When you transcribe the entries, reproduce every character and exclude the images.

------ DATASET ------

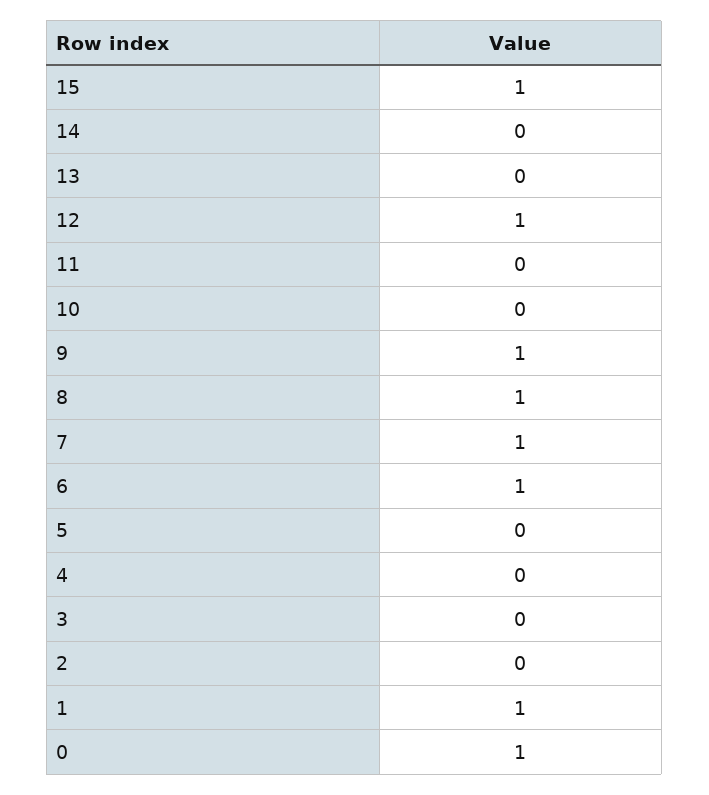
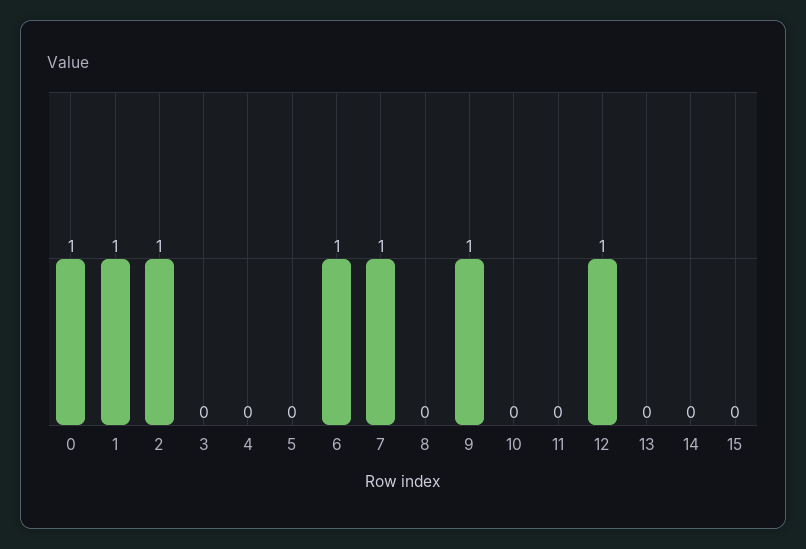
  {
-   "15": 1,
+   "15": 0,
    "14": 0,
    "13": 0,
    "12": 1,
    "11": 0,
    "10": 0,
    "9": 1,
-   "8": 1,
+   "8": 0,
    "7": 1,
    "6": 1,
    "5": 0,
    "4": 0,
    "3": 0,
-   "2": 0,
+   "2": 1,
    "1": 1,
    "0": 1
  }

------

_SOLUTION_
  {
-   "15": 1,
+   "15": 0,
    "14": 0,
    "13": 0,
    "12": 1,
    "11": 0,
    "10": 0,
    "9": 1,
-   "8": 1,
+   "8": 0,
    "7": 1,
    "6": 1,
    "5": 0,
    "4": 0,
    "3": 0,
-   "2": 0,
+   "2": 1,
    "1": 1,
    "0": 1
  }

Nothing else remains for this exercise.